-- start EXTRACTED INFORMATION --
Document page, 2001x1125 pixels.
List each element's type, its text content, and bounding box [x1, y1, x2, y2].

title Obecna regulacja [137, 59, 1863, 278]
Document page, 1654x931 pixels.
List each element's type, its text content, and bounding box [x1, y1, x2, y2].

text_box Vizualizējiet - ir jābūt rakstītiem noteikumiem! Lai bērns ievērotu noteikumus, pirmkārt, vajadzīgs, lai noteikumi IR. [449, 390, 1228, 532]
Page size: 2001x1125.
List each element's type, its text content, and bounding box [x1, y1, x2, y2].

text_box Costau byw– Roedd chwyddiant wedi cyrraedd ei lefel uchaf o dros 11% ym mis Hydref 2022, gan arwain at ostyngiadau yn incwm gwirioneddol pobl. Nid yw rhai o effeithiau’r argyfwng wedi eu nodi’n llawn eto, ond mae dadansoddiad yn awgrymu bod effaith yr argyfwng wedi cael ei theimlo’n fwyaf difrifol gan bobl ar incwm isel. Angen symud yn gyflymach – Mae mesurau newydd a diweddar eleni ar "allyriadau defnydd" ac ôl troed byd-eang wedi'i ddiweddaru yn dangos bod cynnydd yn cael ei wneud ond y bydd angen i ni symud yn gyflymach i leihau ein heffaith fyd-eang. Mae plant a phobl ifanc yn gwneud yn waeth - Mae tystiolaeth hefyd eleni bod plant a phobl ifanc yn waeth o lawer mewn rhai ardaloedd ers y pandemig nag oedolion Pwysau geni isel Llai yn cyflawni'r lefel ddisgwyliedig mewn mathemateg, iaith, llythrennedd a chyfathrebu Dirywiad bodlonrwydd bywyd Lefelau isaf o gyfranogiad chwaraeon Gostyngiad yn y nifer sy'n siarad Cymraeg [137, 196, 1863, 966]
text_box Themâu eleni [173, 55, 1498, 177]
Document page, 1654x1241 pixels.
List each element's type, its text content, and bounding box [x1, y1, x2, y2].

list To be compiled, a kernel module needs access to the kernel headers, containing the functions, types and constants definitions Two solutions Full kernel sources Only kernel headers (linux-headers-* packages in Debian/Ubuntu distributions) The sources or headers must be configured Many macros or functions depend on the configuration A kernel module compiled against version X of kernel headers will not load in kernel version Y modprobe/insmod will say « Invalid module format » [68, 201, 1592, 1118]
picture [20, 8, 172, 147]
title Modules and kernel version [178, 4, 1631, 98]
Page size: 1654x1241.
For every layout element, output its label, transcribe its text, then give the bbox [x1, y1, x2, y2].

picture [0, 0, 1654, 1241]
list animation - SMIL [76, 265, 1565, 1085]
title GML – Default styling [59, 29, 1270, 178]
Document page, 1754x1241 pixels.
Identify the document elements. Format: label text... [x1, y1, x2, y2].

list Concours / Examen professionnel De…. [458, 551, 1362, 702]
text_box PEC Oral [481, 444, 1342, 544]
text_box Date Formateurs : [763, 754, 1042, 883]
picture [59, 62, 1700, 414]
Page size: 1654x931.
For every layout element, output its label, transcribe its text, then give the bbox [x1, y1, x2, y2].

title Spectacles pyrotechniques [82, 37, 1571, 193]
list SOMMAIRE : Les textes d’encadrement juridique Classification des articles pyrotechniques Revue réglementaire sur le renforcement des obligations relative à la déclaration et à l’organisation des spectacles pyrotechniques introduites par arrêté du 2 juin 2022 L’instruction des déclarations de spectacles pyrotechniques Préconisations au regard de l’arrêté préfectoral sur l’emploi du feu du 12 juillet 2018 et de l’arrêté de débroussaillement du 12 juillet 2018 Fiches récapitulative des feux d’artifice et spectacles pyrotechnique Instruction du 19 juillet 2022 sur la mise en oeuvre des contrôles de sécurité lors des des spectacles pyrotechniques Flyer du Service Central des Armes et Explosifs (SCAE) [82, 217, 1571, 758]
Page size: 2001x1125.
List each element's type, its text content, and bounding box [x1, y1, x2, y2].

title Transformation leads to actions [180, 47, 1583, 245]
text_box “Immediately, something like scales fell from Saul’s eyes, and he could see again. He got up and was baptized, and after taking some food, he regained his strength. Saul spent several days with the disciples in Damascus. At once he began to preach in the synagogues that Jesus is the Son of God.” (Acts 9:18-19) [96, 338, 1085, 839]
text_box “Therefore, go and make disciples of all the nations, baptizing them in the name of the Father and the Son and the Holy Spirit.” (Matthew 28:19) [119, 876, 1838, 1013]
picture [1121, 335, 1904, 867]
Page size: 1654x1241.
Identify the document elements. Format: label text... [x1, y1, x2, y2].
-- end EXTRACTED INFORMATION --
# EXERCISE REQUIREMENTS
Render the lines above as a two-column CSV with the headers input and output, starting at the line that contains "Document page, 1654x931 pixels." and ending at the line that contains "text_box Vizualizējiet - ir". Give one row per text and its answer, with each field quoted and line breaks replaced by spaces.

# EXERCISE ANSWER
input,output
"Document page, 1654x931 pixels. List each element's type, its text content, and bounding box [x1, y1, x2, y2].","text_box Vizualizējiet - ir jābūt rakstītiem noteikumiem! Lai bērns ievērotu noteikumus, pirmkārt, vajadzīgs, lai noteikumi IR. [449, 390, 1228, 532]"